++++ DATA FOR REVIEW
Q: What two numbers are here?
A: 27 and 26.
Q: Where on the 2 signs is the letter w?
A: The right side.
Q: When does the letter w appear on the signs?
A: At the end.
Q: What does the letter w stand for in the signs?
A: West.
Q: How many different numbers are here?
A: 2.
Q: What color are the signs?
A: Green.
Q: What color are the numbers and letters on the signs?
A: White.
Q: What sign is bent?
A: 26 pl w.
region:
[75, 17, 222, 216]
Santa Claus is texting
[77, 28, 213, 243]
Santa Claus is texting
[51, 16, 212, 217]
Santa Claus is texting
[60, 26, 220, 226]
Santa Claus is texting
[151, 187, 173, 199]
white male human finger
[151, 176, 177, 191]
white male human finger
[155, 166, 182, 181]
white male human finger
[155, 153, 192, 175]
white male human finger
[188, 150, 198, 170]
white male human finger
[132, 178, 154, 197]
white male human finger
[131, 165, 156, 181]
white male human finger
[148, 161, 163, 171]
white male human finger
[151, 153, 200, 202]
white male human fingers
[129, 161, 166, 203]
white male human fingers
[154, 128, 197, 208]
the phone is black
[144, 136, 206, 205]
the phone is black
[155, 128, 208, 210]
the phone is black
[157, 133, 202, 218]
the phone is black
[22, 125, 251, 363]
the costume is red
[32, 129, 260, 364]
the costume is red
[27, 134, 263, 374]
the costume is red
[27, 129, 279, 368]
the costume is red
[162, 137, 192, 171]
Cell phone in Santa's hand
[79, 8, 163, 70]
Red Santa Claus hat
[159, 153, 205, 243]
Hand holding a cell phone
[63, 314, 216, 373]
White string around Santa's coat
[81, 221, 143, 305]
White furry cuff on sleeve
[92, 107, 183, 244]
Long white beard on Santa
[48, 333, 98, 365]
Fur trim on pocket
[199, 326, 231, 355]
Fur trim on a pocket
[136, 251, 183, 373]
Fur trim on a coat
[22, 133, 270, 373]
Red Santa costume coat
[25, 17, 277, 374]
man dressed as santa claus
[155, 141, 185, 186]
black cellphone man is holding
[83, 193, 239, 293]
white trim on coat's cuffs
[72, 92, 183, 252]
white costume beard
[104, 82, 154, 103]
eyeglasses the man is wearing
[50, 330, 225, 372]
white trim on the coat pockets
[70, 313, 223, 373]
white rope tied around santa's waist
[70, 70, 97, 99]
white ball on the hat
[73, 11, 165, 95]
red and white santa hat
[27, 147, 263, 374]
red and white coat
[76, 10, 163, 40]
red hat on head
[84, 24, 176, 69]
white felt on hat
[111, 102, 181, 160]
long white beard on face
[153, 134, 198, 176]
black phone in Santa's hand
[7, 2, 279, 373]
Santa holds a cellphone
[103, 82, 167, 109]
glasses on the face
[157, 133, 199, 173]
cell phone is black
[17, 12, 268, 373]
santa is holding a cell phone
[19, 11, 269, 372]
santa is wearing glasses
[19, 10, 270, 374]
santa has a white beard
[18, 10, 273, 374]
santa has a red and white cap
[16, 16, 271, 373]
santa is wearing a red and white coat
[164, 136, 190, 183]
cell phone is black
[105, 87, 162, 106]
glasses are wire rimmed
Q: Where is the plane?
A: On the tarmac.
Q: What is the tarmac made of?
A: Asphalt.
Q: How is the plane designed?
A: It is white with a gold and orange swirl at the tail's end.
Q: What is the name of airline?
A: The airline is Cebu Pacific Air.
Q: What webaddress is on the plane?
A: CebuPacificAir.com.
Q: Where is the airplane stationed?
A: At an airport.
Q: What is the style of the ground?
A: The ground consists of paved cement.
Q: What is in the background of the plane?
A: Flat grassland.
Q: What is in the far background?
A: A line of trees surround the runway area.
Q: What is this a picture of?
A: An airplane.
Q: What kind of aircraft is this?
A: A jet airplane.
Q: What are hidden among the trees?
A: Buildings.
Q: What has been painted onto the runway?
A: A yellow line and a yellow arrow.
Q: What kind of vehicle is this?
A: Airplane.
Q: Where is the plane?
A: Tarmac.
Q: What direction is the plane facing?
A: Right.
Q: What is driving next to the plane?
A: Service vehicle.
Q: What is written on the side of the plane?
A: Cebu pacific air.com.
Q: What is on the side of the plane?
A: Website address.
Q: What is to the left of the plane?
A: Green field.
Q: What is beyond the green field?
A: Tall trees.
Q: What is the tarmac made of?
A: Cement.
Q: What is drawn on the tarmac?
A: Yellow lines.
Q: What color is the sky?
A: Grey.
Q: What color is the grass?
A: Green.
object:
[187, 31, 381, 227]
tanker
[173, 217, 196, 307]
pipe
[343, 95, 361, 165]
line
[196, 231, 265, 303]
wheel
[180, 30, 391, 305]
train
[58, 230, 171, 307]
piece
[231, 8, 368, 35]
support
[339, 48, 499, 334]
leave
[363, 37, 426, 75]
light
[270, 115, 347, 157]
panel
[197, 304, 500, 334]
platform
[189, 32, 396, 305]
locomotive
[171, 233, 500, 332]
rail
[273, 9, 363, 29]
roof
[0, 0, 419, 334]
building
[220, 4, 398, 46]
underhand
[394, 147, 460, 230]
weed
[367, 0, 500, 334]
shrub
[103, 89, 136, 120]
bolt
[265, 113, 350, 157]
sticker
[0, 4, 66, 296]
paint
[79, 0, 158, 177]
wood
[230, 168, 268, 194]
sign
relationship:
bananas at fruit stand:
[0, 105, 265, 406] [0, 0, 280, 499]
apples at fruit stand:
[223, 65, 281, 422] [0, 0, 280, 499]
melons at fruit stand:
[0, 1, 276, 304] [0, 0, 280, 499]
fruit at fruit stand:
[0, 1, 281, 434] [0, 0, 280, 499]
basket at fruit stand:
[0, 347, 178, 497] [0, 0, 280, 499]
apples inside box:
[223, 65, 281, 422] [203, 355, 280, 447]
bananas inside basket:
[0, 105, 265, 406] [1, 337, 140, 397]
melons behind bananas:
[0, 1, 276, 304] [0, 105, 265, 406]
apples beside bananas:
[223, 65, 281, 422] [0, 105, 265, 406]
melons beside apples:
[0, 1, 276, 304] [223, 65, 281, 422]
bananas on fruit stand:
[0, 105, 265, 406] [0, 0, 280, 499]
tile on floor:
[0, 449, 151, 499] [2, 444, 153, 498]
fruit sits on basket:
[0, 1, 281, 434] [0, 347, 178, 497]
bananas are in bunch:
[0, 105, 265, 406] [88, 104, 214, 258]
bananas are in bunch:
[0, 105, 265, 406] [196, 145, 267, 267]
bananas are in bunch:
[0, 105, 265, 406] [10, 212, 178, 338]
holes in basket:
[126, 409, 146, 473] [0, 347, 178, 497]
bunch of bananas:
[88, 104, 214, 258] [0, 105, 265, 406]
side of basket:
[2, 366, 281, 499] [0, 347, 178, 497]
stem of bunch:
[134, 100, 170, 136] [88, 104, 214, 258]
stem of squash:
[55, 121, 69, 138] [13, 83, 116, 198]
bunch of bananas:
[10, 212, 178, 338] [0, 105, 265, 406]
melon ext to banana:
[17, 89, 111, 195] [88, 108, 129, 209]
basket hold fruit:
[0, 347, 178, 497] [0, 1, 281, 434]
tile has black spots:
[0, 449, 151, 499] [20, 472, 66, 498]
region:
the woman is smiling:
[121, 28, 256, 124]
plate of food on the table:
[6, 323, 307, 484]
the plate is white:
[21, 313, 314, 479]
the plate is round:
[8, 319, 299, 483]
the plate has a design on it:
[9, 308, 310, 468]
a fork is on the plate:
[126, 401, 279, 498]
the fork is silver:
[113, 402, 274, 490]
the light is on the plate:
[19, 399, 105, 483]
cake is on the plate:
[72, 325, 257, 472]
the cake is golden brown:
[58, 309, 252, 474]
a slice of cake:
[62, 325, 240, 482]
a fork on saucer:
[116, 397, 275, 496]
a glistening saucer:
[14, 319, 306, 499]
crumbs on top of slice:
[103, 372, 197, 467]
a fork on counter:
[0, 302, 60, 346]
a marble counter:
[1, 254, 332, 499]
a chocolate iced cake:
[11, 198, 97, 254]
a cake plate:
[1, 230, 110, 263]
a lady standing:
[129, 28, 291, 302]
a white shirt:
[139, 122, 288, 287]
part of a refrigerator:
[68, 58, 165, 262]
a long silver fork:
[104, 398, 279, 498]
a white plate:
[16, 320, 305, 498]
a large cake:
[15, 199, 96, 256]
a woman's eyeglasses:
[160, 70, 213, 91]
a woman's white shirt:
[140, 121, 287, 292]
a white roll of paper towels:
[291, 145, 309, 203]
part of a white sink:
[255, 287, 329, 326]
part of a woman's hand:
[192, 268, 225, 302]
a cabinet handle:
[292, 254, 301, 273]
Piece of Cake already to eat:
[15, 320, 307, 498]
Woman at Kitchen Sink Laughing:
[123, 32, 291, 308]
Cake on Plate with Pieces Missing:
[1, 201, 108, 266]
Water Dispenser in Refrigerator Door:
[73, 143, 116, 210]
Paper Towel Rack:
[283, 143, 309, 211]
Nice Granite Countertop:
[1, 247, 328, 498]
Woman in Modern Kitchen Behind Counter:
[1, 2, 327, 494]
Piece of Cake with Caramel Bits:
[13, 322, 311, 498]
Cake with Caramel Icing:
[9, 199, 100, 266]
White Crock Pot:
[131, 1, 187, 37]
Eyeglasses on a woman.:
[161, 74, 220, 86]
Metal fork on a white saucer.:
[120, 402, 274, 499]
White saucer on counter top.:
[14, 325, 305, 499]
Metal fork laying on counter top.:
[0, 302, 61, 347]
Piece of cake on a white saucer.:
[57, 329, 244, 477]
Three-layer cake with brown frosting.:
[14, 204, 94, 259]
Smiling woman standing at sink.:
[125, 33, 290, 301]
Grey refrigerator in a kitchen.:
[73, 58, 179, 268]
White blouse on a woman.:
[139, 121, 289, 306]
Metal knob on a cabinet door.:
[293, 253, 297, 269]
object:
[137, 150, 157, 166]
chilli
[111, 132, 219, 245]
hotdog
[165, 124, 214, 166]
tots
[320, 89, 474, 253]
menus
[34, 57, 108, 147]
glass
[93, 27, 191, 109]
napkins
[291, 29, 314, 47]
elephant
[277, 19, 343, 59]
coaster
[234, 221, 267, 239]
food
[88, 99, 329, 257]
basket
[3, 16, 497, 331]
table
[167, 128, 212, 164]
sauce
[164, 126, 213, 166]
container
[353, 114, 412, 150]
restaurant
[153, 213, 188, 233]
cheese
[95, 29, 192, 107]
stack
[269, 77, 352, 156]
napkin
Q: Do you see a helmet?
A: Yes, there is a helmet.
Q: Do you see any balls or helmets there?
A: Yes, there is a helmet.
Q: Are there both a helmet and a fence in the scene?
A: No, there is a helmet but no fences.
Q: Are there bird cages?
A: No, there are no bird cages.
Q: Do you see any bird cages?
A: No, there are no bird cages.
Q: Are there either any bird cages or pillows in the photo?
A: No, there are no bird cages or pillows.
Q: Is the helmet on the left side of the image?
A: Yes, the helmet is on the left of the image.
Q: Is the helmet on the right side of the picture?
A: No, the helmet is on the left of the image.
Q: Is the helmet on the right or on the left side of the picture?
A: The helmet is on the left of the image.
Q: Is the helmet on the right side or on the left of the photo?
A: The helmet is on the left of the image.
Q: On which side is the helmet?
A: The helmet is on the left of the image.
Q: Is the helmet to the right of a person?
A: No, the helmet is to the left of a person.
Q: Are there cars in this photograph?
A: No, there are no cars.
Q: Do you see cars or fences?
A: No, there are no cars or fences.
++++++++
» **PROBLEM DETAILS**: Starting from the line containing "Three-layer cake with", repeat each line through the end of the entries, exactly.

» **OUTPUT OF THE TASK**:
Three-layer cake with brown frosting.:
[14, 204, 94, 259]
Smiling woman standing at sink.:
[125, 33, 290, 301]
Grey refrigerator in a kitchen.:
[73, 58, 179, 268]
White blouse on a woman.:
[139, 121, 289, 306]
Metal knob on a cabinet door.:
[293, 253, 297, 269]
object:
[137, 150, 157, 166]
chilli
[111, 132, 219, 245]
hotdog
[165, 124, 214, 166]
tots
[320, 89, 474, 253]
menus
[34, 57, 108, 147]
glass
[93, 27, 191, 109]
napkins
[291, 29, 314, 47]
elephant
[277, 19, 343, 59]
coaster
[234, 221, 267, 239]
food
[88, 99, 329, 257]
basket
[3, 16, 497, 331]
table
[167, 128, 212, 164]
sauce
[164, 126, 213, 166]
container
[353, 114, 412, 150]
restaurant
[153, 213, 188, 233]
cheese
[95, 29, 192, 107]
stack
[269, 77, 352, 156]
napkin
Q: Do you see a helmet?
A: Yes, there is a helmet.
Q: Do you see any balls or helmets there?
A: Yes, there is a helmet.
Q: Are there both a helmet and a fence in the scene?
A: No, there is a helmet but no fences.
Q: Are there bird cages?
A: No, there are no bird cages.
Q: Do you see any bird cages?
A: No, there are no bird cages.
Q: Are there either any bird cages or pillows in the photo?
A: No, there are no bird cages or pillows.
Q: Is the helmet on the left side of the image?
A: Yes, the helmet is on the left of the image.
Q: Is the helmet on the right side of the picture?
A: No, the helmet is on the left of the image.
Q: Is the helmet on the right or on the left side of the picture?
A: The helmet is on the left of the image.
Q: Is the helmet on the right side or on the left of the photo?
A: The helmet is on the left of the image.
Q: On which side is the helmet?
A: The helmet is on the left of the image.
Q: Is the helmet to the right of a person?
A: No, the helmet is to the left of a person.
Q: Are there cars in this photograph?
A: No, there are no cars.
Q: Do you see cars or fences?
A: No, there are no cars or fences.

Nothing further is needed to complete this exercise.